Plaintiffs assert that Defendant's response is once again deliberately false and misleading because Mr. Kinsella had numerous *834 investigative reports in his possession well before September 19, 2000 which had not been produced. Id.
Plaintiffs, therefore, request that the court impose sanctions on Defendant due to its pattern of deception and wilful failure to identify the investigative reports. Pl.'s' Reply at 12. Plaintiffs assert that it was prejudiced by Defendant's conduct because it incurred significant time and expense in repeatedly requesting the investigative reports and proceeding with depositions without the benefit of the reports. Id.

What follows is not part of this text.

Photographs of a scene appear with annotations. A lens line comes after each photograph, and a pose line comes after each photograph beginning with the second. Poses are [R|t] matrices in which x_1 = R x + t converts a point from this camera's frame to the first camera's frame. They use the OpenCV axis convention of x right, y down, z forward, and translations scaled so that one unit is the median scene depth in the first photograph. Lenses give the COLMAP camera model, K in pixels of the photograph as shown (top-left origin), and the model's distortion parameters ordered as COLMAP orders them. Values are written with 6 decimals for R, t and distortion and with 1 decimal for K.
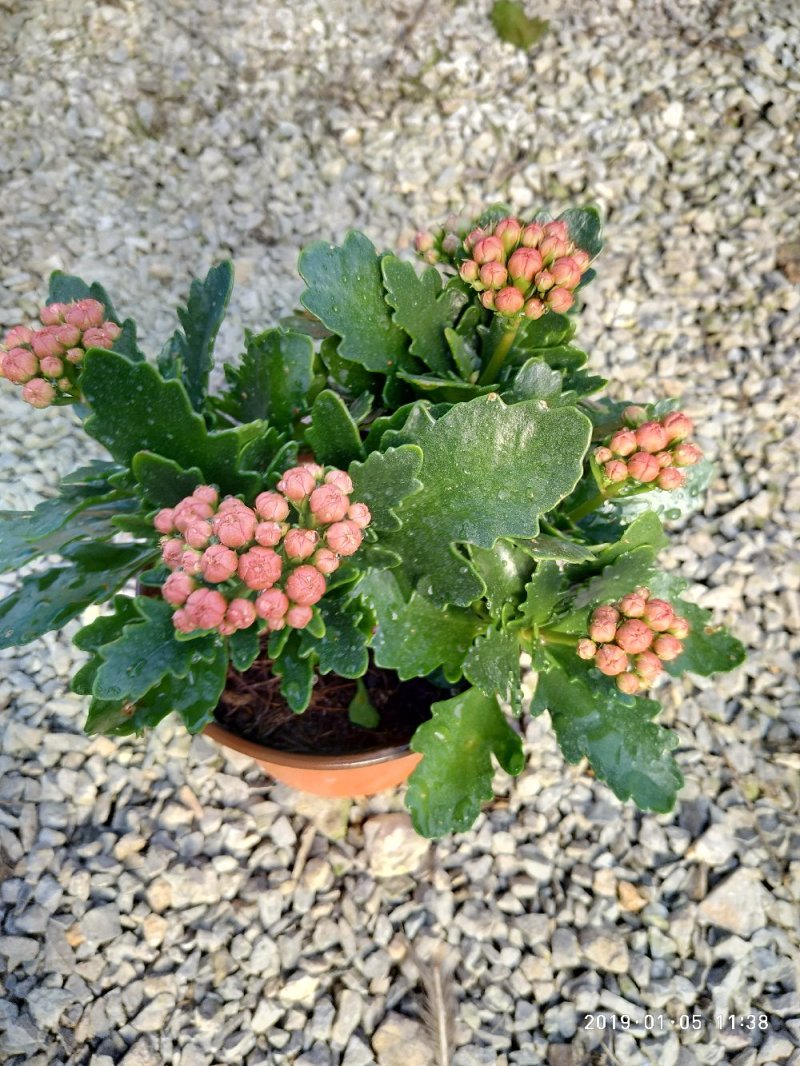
lens RADIAL K [[733.0, 0, 379.9], [0, 733.0, 518.0], [0, 0, 1]] dist [-0.009131, -0.001724]
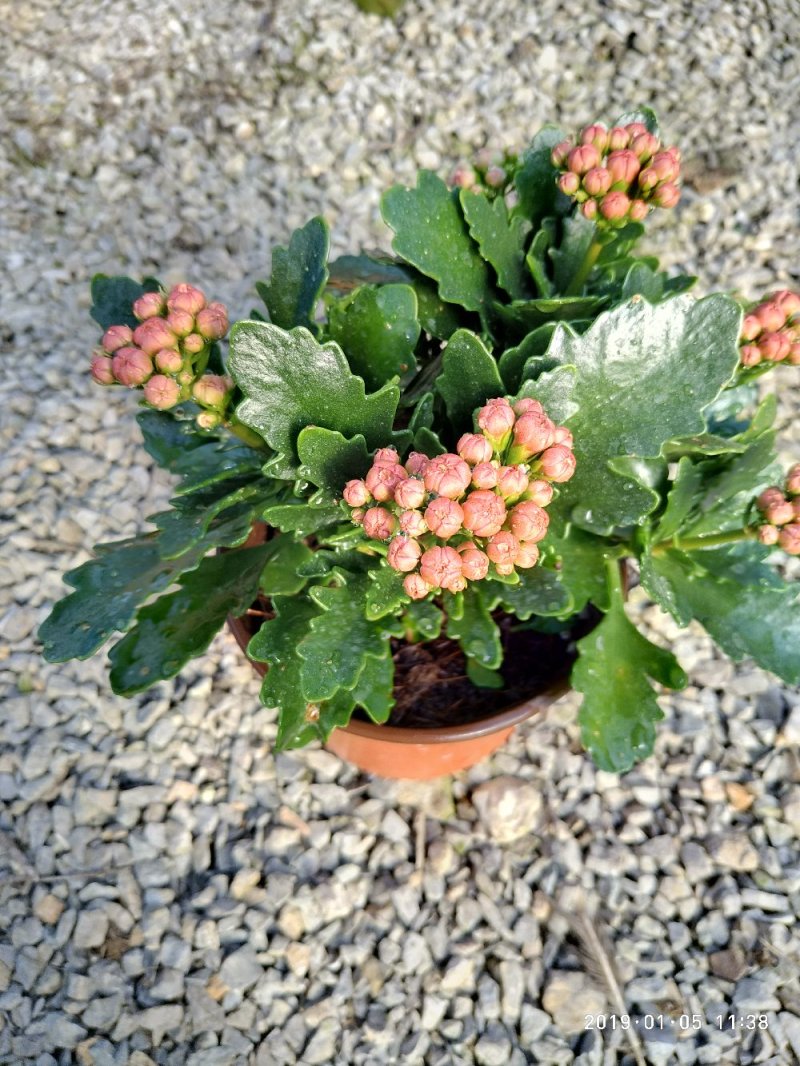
lens RADIAL K [[733.0, 0, 379.9], [0, 733.0, 518.0], [0, 0, 1]] dist [-0.009131, -0.001724]
pose [[0.969380, -0.221619, 0.105773, -0.159028], [0.221231, 0.975098, 0.015541, 0.011981], [-0.106584, 0.008335, 0.994269, 0.034298]]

(4) Plaintiffs argue that Mr. Kinsella and his law firm should be disqualified and otherwise sanctioned. Pls.' Reply at 12. In this section, Plaintiffs restate its arguments for disqualification and add that Defendant, in its response, does not address the fact that Mr. Kinsella and his firm directed an investigation in violation of LRs 83.54.2 and 83.58.4(a), and that Defendant provides no justification for its failure to stop or change the scope of the investigation. Id. at 13.

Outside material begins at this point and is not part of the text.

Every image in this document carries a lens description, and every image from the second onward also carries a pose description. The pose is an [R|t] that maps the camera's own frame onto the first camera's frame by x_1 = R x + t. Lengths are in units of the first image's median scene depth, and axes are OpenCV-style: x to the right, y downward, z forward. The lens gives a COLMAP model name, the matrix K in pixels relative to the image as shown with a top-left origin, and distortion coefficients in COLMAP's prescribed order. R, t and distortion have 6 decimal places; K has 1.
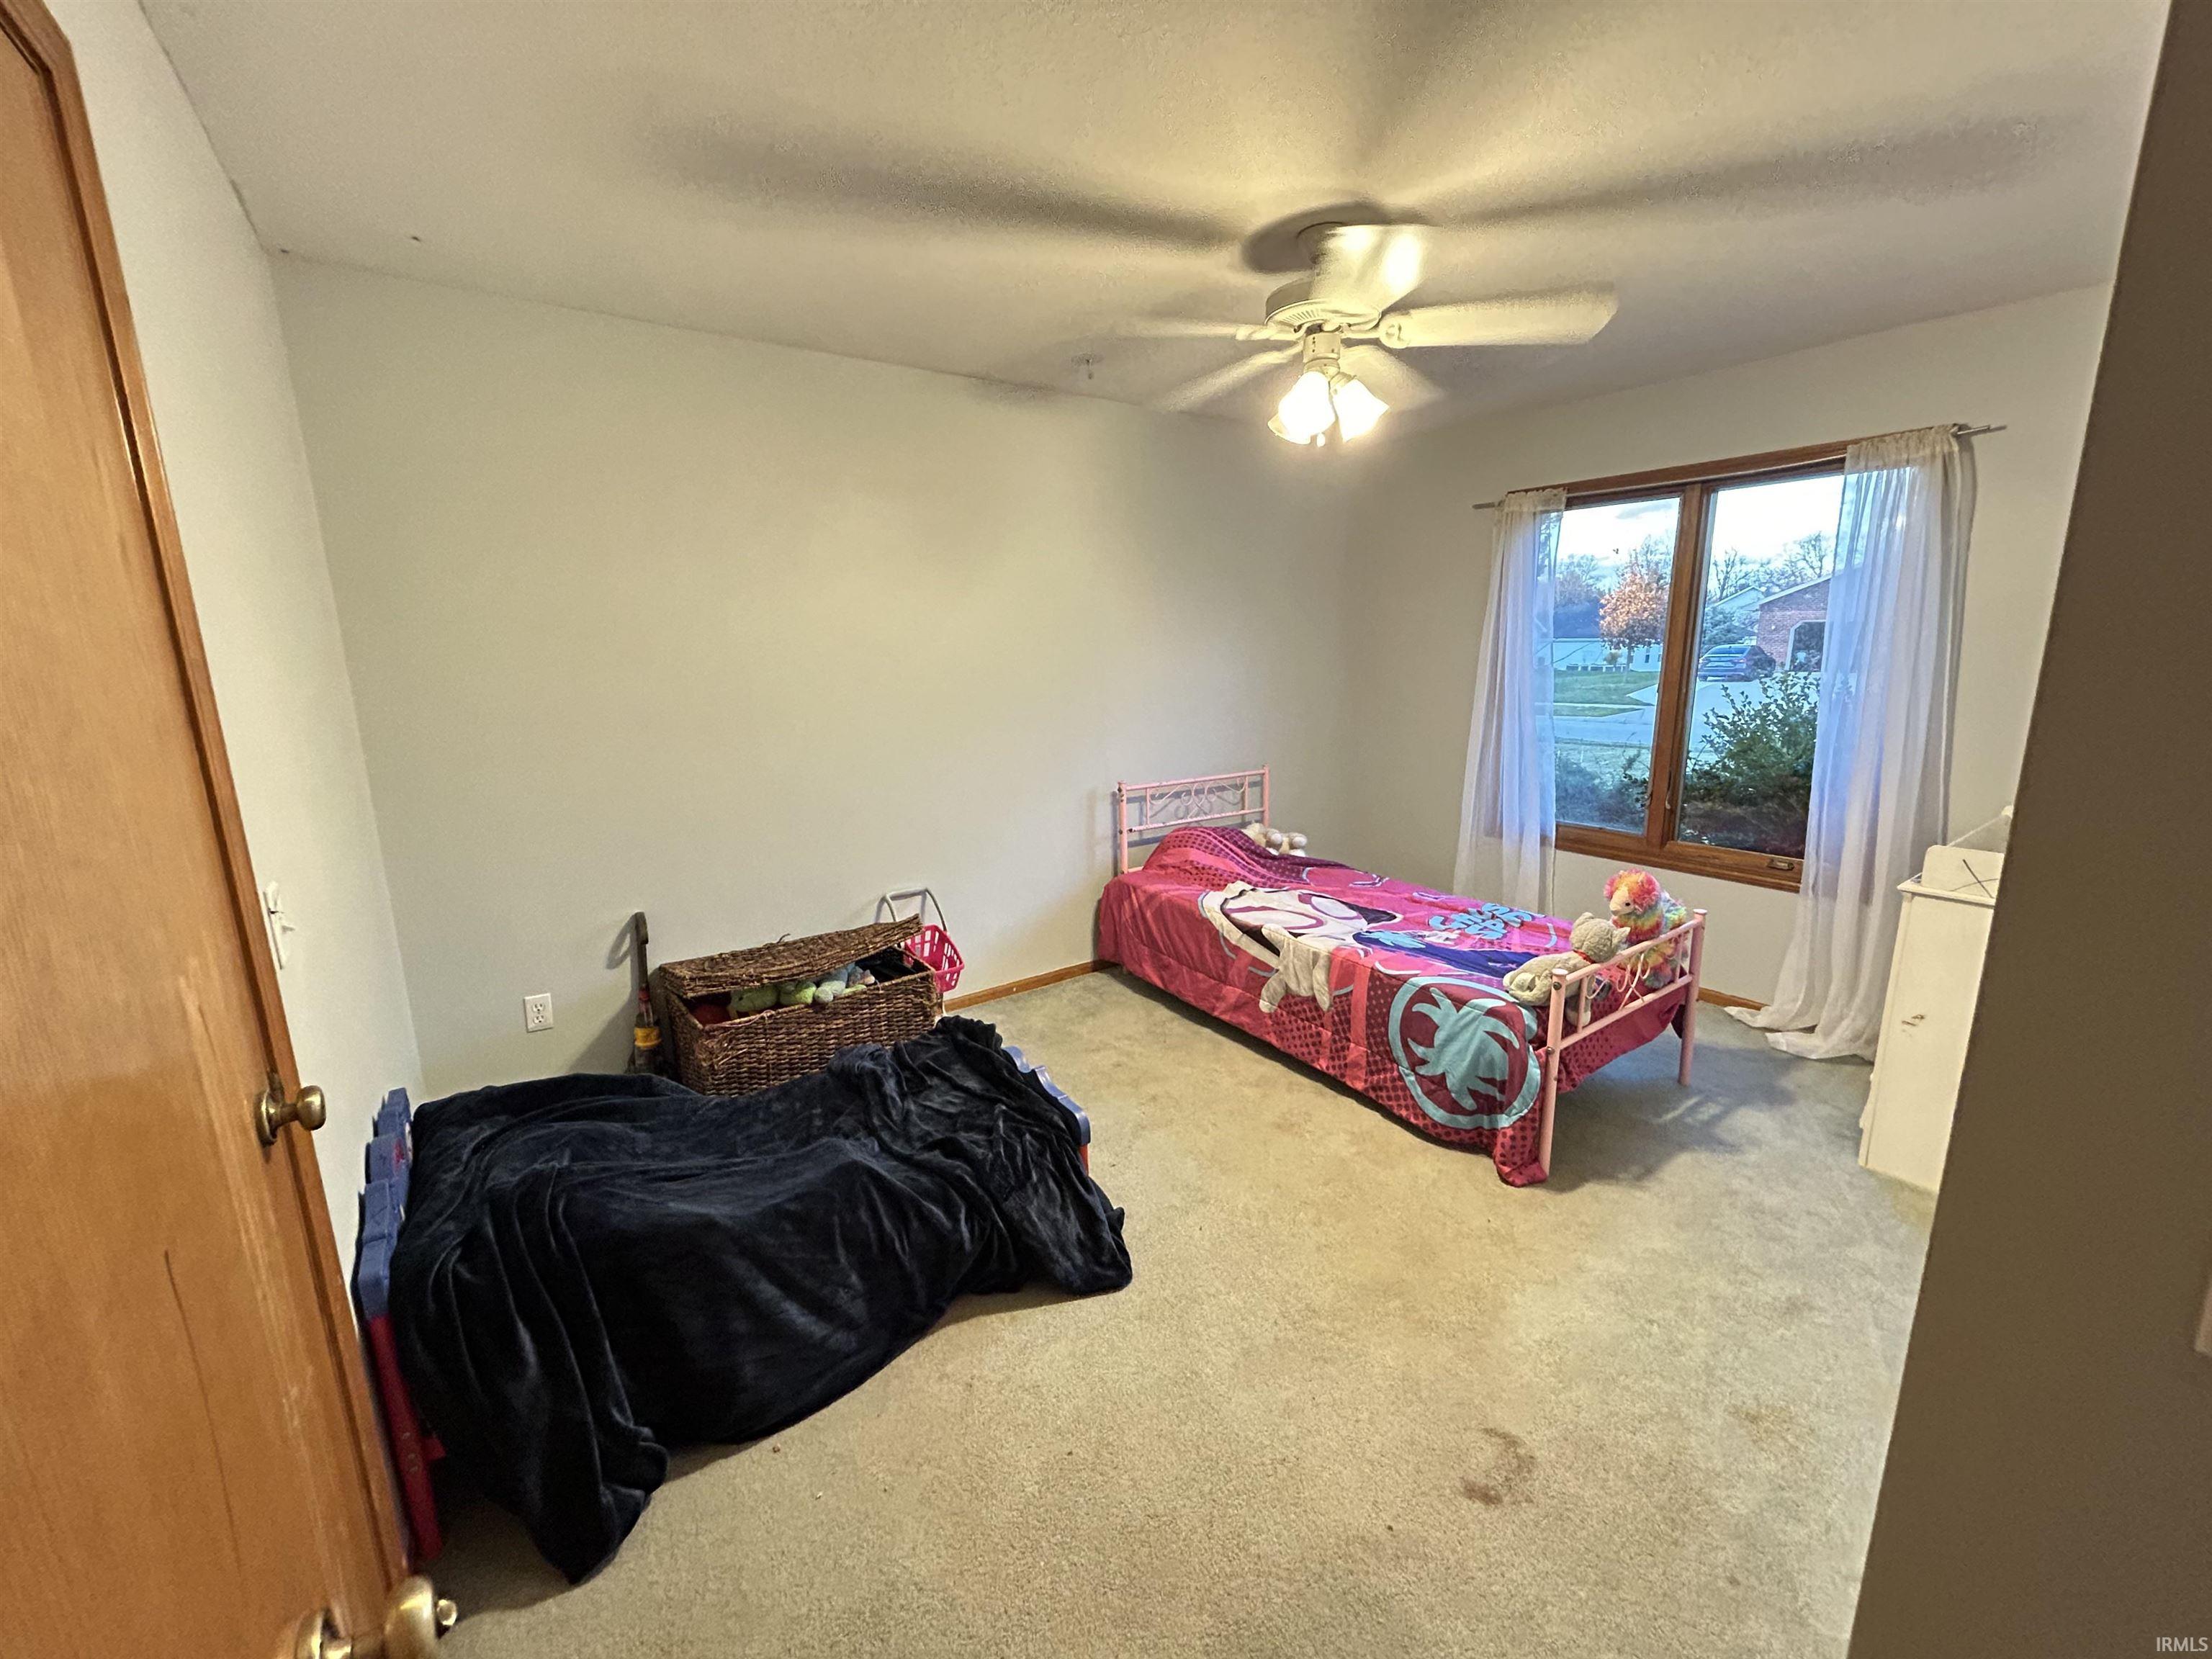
lens RADIAL K [[886.9, 0, 1109.6], [0, 886.9, 816.3], [0, 0, 1]] dist [-0.000815, 0.000181]
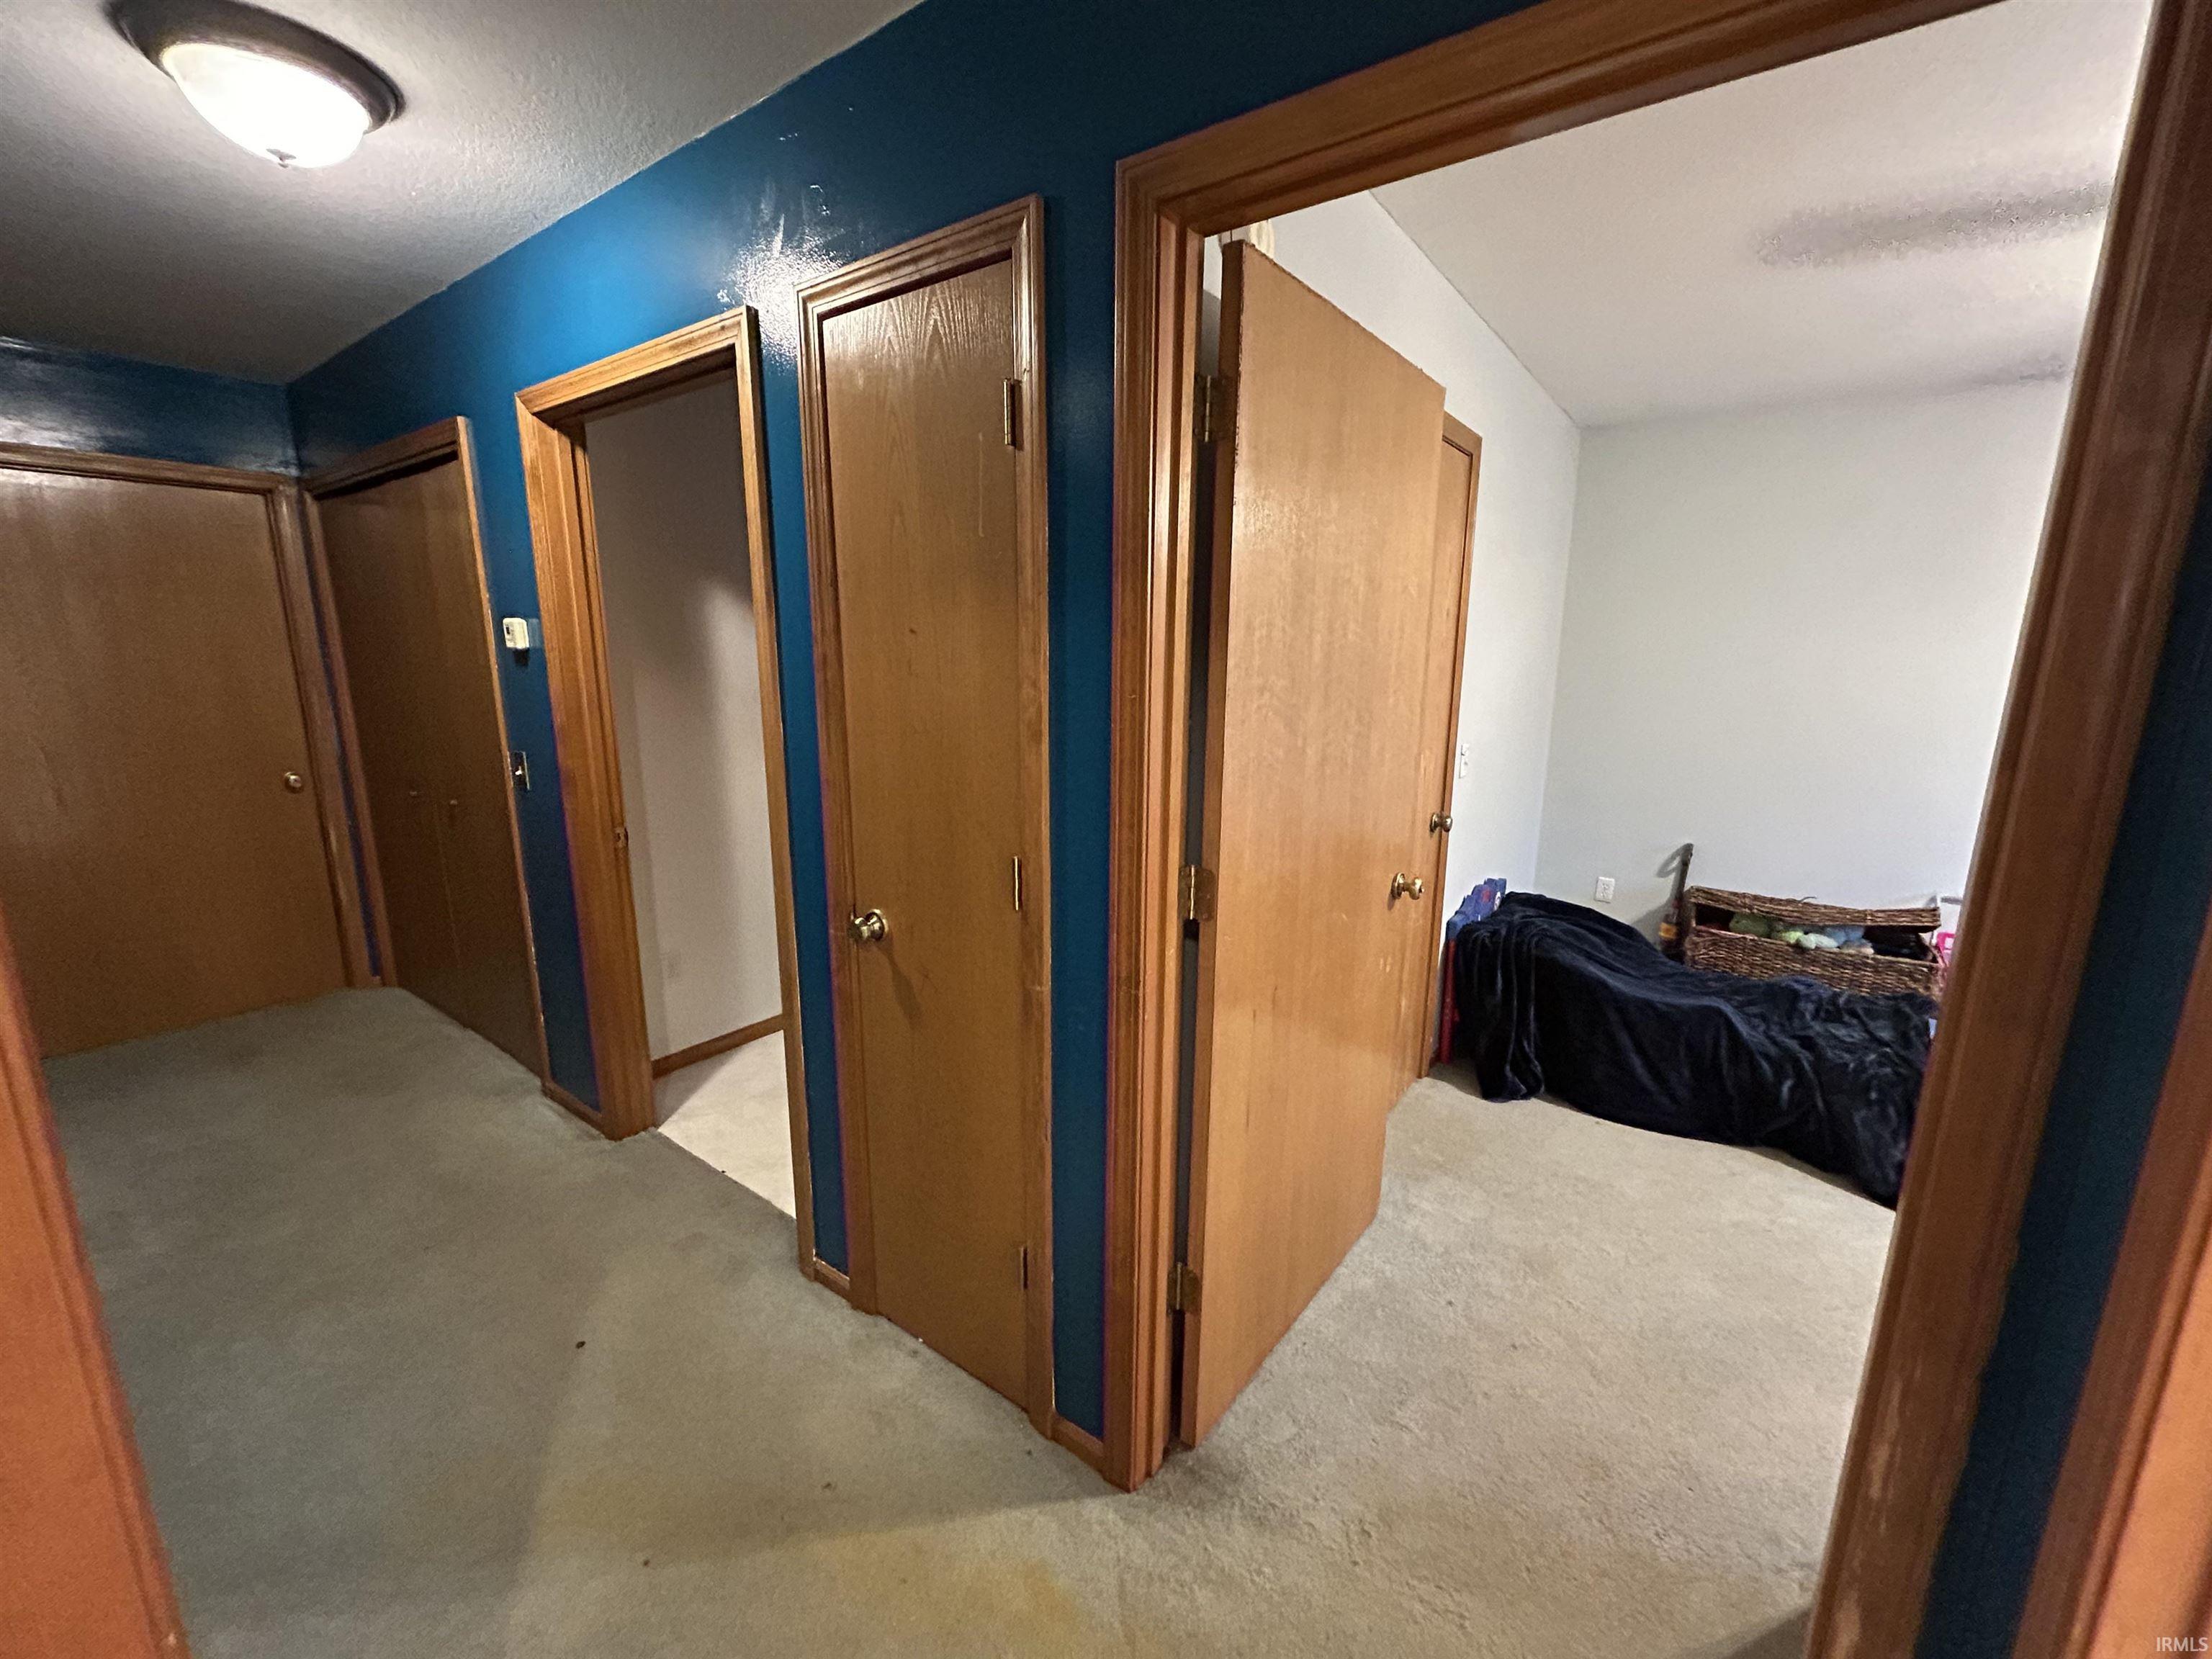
lens RADIAL K [[886.9, 0, 1109.2], [0, 886.9, 829.0], [0, 0, 1]] dist [-0.000815, 0.000181]
pose [[0.312589, 0.208596, -0.926702, 0.544771], [-0.195237, 0.968869, 0.152232, 0.066373], [0.929608, 0.133340, 0.343584, -0.364177]]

(5) Plaintiffs assert that other sanctions are warranted for counsel and Defendant's egregious conduct. Pls.' Reply at 14. In this section, Plaintiffs restate the additional proposed sanctions listed in its opening brief. Pls.' Reply at 14-15; Pls.' Am. Mot. at 17.
THE COURT'S FINDINGS
Initially, the court determines that the evidence in the record (and the state of the record) does not adequately establish that Mr. Kinsella or his firm either communicated or caused the undercover investigators to communicate with Plaintiffs Thompson and George in violation of Local Rules 83.54 and 83.58, so as to warrant the "drastic" sanction of attorney disqualification. Moreover, even assuming arguendo a Rule 83.54 (and/or Rule 83.58) violation(s) herein, the state of the record is such that the court cannot find the necessary wilful or intentional violation, and prejudice to Plaintiffs, essential to an order of attorney disqualification.
Similarly, the court determines that the evidence presented of record does not adequately establish that Defendant and its counsel concealed ethical violations, wrongfully withheld documents, and produced a misleading and false privilege log. The record before the court, and considering Defendant's arguments and position, does not show the type of wilful or bad faith conduct or fault requisite to such a finding.
In view of the foregoing, the Plaintiffs' Amended Motion for Sanctions and to Disqualify is denied.NOTES
 LR 83.54.2 is nearly identical to Rule 4.2 of the Illinois Rules of Professional Conduct.
 Plaintiffs allege they were not aware of the extent of the undercover investigation until May 23, 2001 when the documents were produced.
 These reports were provided to management at their home addresses.
 In view of our findings herein, the court finds it unnecessary to consider the various sanctions alleged by Plaintiffs to flow from the violations asserted.